Sightline Weekly Market Update: Economic Data Suggests Recovery Still Underway

In the first week of the New Year, the investor optimism faded, responding to higher bond yields, December FOMC minutes, omicron news, and economic data points suggesting the economy is far from recovered. Energy and financial shares held up the best, while healthcare and technology trended lower during the week.

The NASDAQ led the way lower, dropping 4.53% with technology stocks impacted by higher rate expectations and a move in bond rates with the 10-year US Treasury topping 1.76% by Friday. Higher rates force analysts to revisit discount rates used on future earnings, lowering technology stocks. The small-cap Russell 2000 fell 2.92%, followed by the S&P 500 down 1.87, the S&P 400 MidCap losing 1.72, and the TSX closing -1.11%, held up in part by the energy sector. The European STOXX Europe 600 was down slightly (0.32%) while the individual country markets were generally higher.
________________________________________
Activities =
a – Reproduce the market update word for word from "In the first" to "during the week.".
b – For each statement, state whether the market update agrees, and quote the words that decide it: (i) Energy and financial shares performed best during the week. (ii) The Russell 2000 fell by more than the NASDAQ. (iii) The energy sector partly supported the TSX.
The entries after the market update are separate material.

Information shown =
________________________________________
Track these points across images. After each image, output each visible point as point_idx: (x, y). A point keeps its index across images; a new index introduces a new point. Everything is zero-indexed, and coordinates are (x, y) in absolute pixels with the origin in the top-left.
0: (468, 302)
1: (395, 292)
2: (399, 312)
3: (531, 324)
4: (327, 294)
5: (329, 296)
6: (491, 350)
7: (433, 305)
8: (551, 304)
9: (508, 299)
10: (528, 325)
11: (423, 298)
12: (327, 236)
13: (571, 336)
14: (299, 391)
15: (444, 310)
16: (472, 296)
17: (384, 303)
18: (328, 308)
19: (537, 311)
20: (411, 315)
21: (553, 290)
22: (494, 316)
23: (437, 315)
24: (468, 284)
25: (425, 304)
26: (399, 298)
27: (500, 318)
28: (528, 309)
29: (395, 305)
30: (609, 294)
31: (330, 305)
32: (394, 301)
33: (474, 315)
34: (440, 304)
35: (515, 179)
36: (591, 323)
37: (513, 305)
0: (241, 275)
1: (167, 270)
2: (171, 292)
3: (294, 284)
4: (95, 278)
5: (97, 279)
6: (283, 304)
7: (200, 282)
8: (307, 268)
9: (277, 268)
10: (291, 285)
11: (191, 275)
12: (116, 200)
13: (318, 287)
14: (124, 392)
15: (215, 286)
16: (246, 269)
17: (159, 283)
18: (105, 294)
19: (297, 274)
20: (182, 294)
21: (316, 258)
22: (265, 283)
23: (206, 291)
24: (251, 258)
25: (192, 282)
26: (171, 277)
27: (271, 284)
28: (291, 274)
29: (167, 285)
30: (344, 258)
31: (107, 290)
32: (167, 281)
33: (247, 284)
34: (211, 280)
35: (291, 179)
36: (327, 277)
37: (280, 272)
________________________________________
Task-by-task solutions =
a –
In the first week of the New Year, the investor optimism faded, responding to higher bond yields, December FOMC minutes, omicron news, and economic data points suggesting the economy is far from recovered. Energy and financial shares held up the best, while healthcare and technology trended lower during the week.

b –
(i) Yes: "Energy and financial shares held up the best"
(ii) No: "The NASDAQ led the way lower, dropping 4.53%" and "The small-cap Russell 2000 fell 2.92%"
(iii) Yes: "the TSX closing -1.11%, held up in part by the energy sector"